*WHAT YOU ARE ASKED TO DO*: Gather every line below that contains the word "Racknerd", and copy each one out in full.

Dataset excerpts:
----

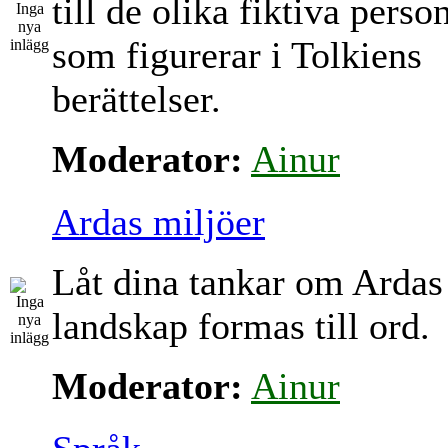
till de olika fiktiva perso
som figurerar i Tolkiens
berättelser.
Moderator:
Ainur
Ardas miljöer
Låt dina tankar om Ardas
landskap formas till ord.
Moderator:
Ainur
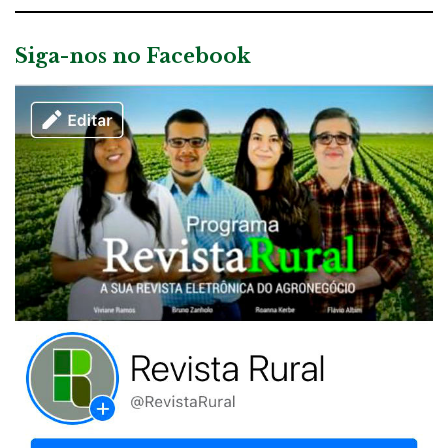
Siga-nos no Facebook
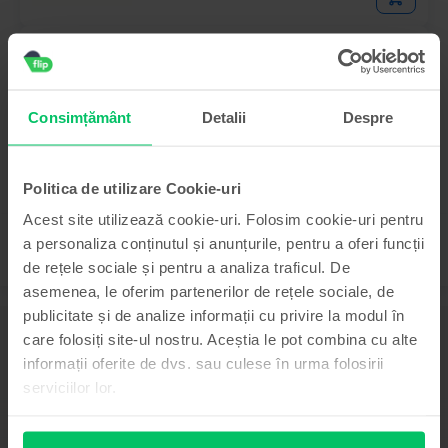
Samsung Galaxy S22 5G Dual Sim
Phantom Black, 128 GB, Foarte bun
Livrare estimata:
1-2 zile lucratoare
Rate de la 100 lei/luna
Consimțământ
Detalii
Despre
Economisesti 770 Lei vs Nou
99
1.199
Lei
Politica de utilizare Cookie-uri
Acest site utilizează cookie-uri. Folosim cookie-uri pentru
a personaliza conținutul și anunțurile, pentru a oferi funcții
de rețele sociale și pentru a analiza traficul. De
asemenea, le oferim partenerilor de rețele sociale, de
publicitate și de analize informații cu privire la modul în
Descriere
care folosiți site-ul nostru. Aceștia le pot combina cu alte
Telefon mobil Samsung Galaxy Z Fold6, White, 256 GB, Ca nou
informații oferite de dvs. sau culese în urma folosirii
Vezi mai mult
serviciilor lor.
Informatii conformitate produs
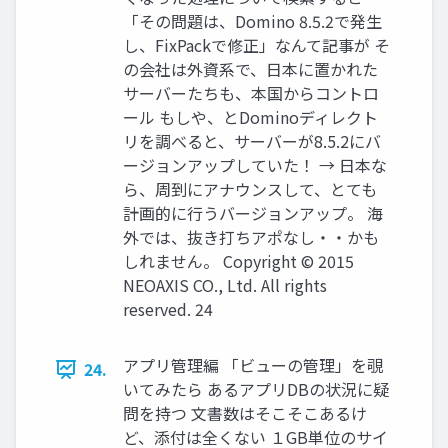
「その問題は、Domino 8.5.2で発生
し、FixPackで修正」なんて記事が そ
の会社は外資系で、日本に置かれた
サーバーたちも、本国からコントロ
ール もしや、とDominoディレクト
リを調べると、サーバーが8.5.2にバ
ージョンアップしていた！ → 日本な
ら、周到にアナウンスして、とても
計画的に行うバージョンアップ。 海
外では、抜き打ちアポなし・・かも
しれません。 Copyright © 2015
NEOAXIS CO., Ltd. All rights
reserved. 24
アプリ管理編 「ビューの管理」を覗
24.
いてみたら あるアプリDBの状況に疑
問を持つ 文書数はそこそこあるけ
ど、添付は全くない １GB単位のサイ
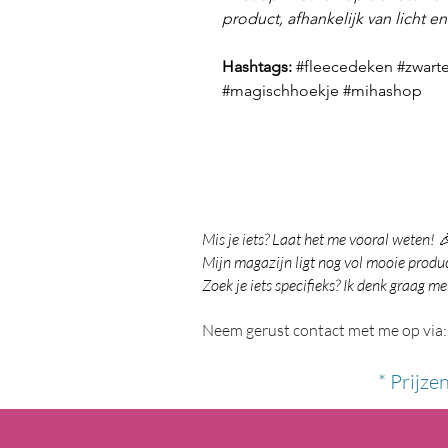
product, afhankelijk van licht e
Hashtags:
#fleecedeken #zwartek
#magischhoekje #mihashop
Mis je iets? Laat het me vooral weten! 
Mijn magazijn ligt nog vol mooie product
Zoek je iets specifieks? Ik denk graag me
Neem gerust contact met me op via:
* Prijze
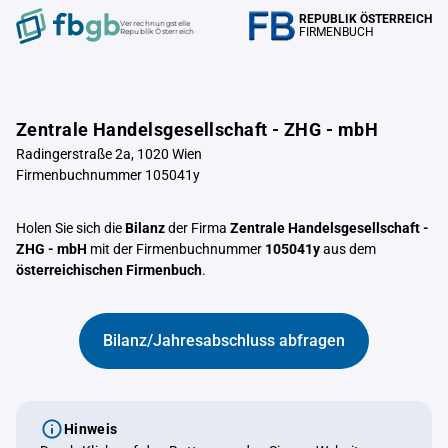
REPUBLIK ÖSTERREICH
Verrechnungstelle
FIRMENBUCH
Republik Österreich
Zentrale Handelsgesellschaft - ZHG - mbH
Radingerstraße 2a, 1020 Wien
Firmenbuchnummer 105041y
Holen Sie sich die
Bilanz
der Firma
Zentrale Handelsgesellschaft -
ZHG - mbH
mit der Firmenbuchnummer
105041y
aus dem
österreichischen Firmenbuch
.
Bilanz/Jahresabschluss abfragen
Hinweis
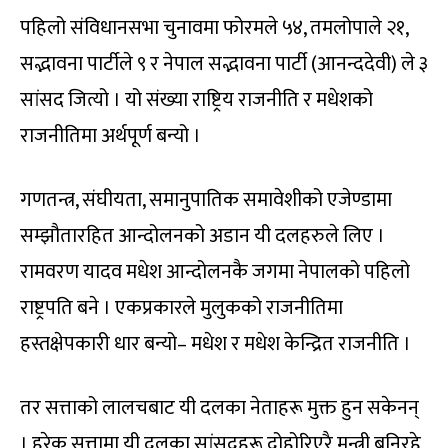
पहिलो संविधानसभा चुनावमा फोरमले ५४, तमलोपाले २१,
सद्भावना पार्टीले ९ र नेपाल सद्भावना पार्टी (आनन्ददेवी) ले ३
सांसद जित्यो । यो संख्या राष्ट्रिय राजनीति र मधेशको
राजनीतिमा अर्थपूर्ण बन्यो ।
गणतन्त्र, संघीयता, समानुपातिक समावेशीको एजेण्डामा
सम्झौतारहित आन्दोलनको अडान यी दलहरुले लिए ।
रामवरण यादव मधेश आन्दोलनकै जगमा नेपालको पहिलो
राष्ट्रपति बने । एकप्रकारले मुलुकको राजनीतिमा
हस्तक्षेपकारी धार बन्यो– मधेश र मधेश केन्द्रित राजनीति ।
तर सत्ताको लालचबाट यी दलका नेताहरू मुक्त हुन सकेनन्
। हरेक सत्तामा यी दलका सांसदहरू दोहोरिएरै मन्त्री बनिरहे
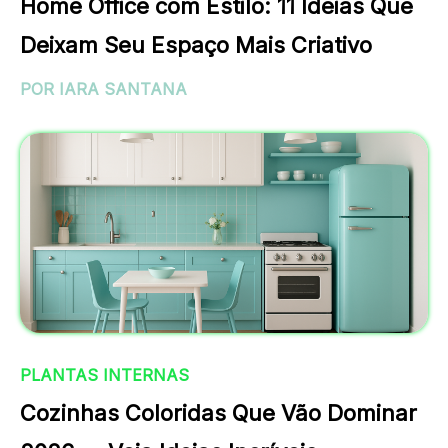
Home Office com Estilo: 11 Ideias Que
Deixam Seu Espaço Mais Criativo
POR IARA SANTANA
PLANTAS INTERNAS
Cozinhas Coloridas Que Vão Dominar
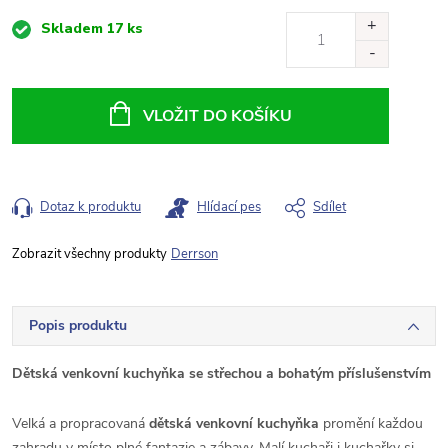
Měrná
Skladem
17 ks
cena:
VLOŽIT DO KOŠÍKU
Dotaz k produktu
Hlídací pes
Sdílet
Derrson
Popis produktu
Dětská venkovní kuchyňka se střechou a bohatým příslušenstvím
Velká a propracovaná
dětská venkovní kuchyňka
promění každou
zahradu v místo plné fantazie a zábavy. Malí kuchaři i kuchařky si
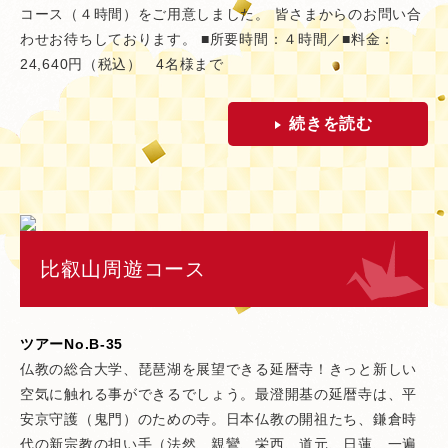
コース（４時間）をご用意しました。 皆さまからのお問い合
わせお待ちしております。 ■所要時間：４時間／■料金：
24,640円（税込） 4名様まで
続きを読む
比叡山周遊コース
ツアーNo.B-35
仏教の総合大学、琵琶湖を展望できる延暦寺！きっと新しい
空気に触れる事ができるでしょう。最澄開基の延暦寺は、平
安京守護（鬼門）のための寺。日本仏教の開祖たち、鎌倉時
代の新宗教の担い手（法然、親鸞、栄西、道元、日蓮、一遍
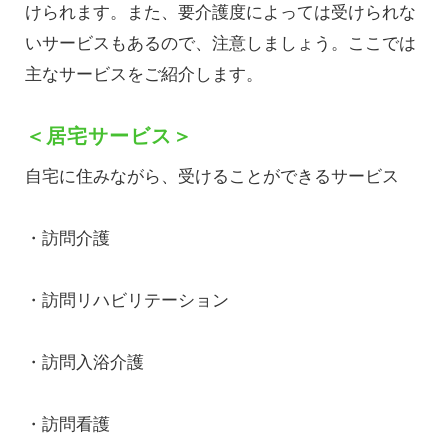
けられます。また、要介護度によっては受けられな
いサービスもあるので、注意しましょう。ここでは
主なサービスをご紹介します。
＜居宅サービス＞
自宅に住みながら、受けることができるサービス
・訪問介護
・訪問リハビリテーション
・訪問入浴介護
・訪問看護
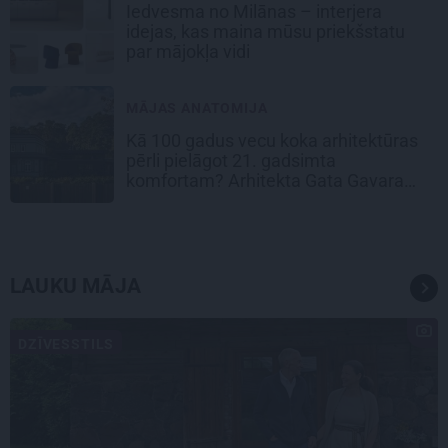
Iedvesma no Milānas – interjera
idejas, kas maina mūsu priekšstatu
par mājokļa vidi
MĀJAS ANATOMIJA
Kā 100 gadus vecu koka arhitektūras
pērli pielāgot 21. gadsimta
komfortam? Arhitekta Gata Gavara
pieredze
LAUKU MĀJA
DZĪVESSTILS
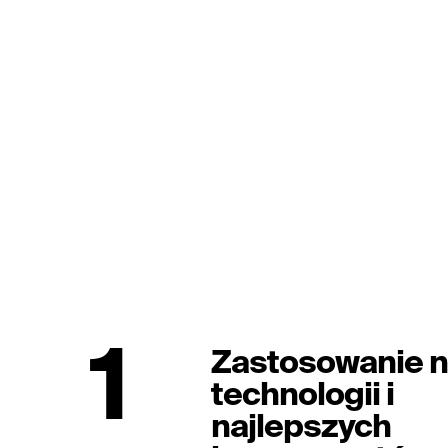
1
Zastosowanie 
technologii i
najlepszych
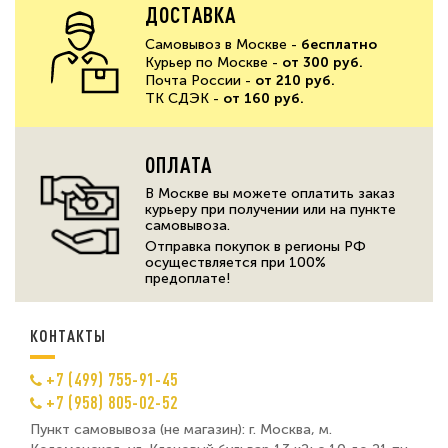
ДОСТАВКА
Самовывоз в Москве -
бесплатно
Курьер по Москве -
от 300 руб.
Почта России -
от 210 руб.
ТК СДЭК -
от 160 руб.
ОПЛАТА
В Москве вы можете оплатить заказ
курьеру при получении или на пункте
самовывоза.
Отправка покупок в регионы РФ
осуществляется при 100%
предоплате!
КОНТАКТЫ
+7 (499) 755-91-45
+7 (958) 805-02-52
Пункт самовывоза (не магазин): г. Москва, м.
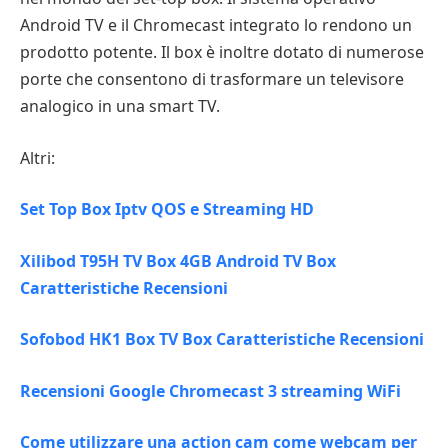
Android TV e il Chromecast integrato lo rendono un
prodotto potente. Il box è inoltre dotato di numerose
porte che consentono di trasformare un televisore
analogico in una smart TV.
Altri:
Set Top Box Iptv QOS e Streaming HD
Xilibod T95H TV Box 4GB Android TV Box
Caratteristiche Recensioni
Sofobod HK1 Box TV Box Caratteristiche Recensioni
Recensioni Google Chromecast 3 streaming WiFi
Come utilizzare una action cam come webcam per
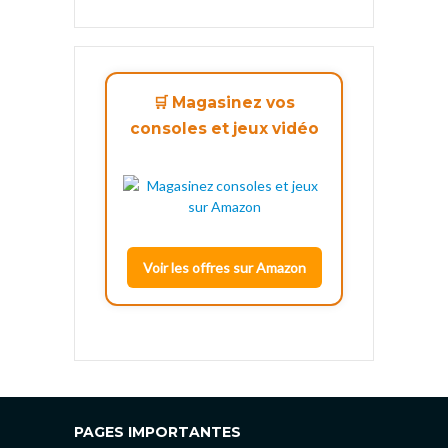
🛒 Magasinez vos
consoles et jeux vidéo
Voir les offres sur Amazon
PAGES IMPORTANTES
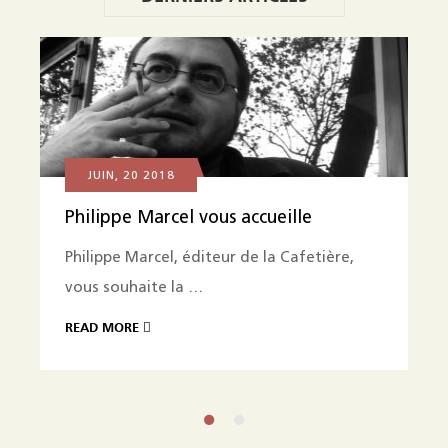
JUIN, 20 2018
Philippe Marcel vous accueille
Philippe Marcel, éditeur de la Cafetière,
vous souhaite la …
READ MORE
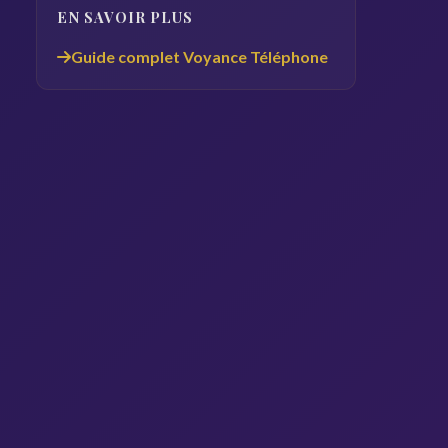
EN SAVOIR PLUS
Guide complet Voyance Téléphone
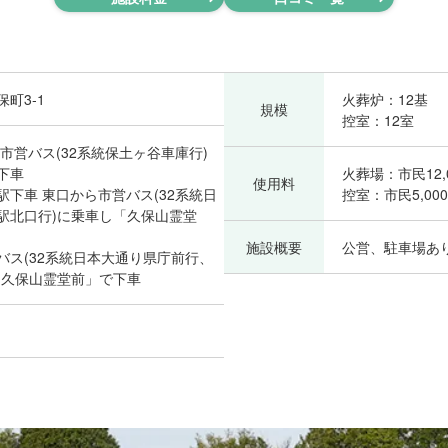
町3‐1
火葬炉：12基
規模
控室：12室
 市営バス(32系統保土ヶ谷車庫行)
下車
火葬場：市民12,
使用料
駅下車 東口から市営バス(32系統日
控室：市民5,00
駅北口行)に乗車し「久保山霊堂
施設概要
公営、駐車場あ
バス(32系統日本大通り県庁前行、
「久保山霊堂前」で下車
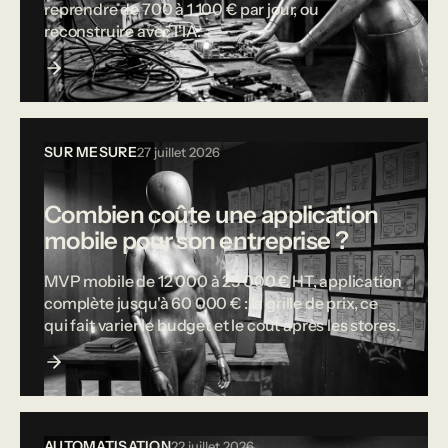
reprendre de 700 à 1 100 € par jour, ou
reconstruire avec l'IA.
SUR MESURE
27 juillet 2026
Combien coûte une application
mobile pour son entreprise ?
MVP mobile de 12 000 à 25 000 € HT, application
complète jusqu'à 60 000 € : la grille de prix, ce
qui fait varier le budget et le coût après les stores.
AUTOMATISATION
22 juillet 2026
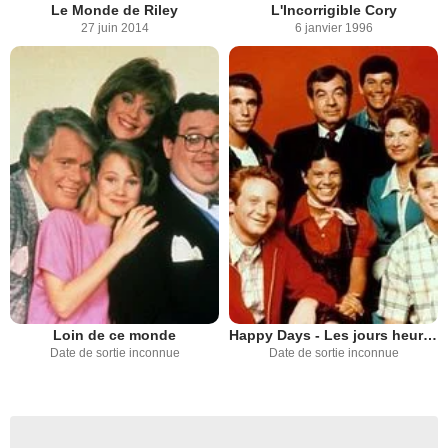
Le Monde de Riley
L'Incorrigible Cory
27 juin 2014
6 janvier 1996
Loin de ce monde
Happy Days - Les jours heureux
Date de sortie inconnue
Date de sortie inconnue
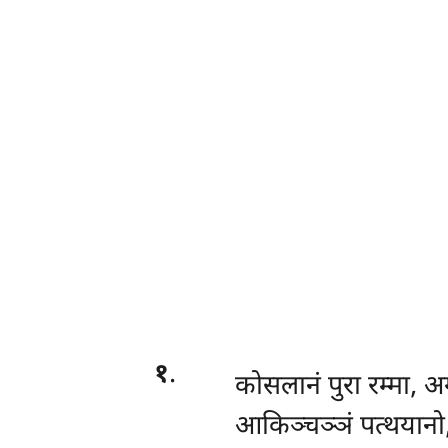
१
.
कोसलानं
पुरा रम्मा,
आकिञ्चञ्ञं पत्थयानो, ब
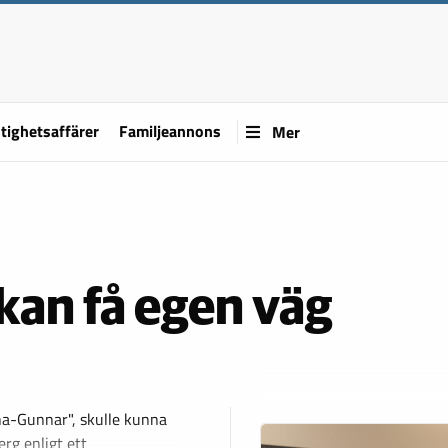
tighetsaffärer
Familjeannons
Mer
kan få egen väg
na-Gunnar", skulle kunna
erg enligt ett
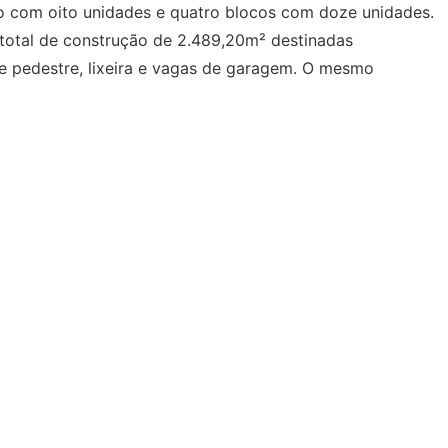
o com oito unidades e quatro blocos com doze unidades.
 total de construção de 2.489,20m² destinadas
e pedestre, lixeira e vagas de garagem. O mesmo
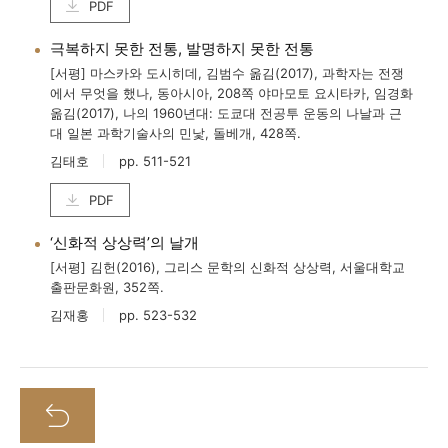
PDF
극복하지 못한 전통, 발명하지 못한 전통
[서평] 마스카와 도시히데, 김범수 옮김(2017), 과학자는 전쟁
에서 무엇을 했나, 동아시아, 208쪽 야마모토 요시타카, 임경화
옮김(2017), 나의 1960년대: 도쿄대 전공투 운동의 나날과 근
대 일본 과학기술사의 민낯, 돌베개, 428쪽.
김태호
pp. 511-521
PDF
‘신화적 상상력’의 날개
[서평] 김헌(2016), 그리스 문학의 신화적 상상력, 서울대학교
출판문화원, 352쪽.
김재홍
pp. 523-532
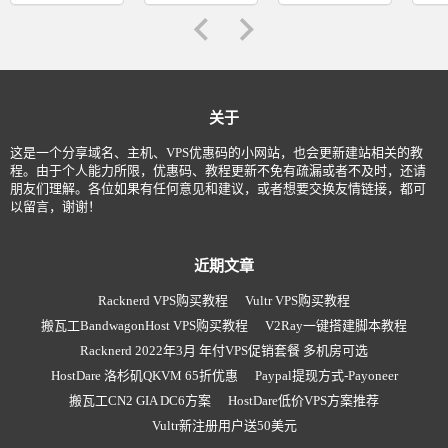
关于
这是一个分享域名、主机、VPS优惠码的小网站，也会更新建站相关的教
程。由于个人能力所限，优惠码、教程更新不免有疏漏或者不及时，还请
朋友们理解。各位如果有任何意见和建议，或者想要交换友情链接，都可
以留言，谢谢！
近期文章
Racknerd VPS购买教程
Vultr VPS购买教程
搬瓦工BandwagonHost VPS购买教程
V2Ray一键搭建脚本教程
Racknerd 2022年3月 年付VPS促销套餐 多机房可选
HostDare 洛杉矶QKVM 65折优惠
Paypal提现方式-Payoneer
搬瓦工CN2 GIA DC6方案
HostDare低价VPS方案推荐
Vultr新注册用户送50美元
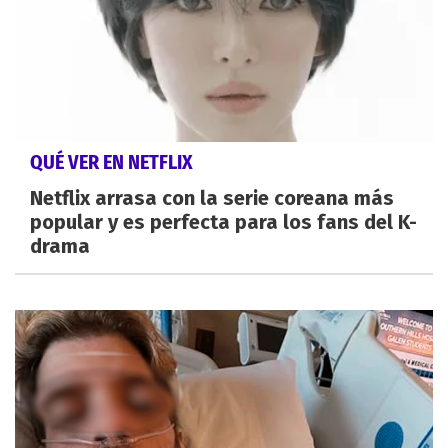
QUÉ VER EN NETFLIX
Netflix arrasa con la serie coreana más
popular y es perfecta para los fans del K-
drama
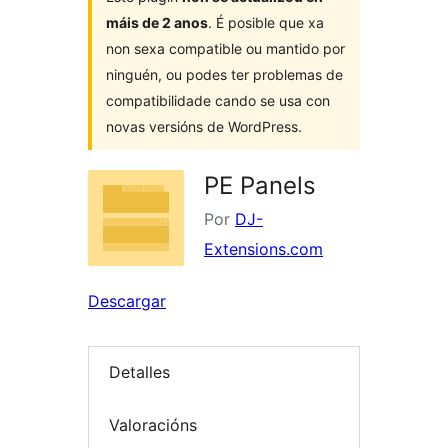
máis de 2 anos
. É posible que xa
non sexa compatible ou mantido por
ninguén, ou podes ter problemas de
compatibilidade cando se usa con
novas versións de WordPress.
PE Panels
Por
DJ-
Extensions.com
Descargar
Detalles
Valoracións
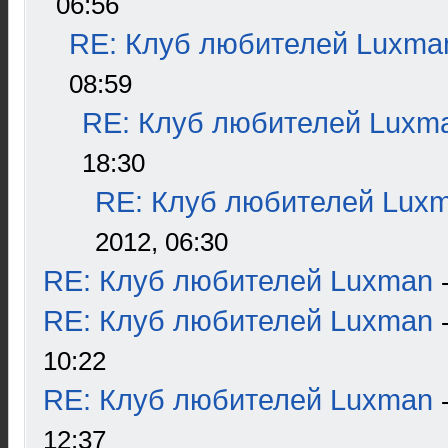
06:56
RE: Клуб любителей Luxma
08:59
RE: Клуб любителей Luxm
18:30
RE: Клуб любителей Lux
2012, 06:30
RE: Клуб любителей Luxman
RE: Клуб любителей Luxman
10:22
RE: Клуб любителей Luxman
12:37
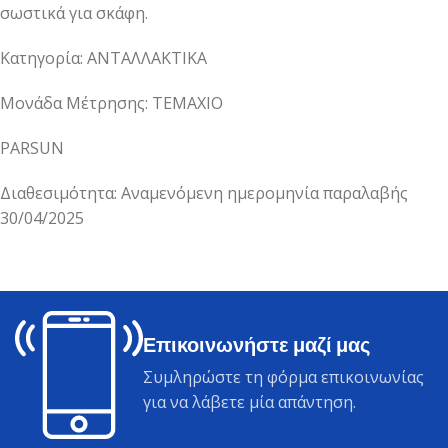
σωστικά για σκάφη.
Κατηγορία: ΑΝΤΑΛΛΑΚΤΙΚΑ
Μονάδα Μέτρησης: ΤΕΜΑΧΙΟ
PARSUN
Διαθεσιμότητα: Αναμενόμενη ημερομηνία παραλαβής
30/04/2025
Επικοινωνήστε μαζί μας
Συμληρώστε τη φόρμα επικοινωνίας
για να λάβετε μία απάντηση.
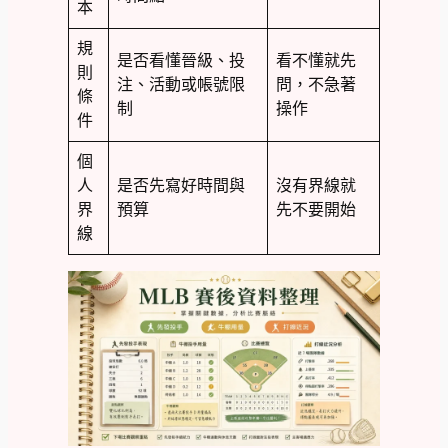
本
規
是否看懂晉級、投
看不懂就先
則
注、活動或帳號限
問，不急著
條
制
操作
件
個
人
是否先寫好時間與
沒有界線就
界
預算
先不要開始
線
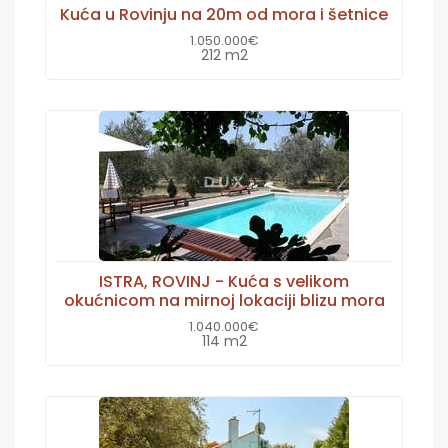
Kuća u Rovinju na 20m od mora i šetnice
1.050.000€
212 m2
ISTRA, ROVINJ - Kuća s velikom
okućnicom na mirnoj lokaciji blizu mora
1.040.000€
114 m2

----

*ANSWER AREA*:
Racknerd VPS购买教程
Racknerd 2022年3月 年付VPS促销套餐 多机房可选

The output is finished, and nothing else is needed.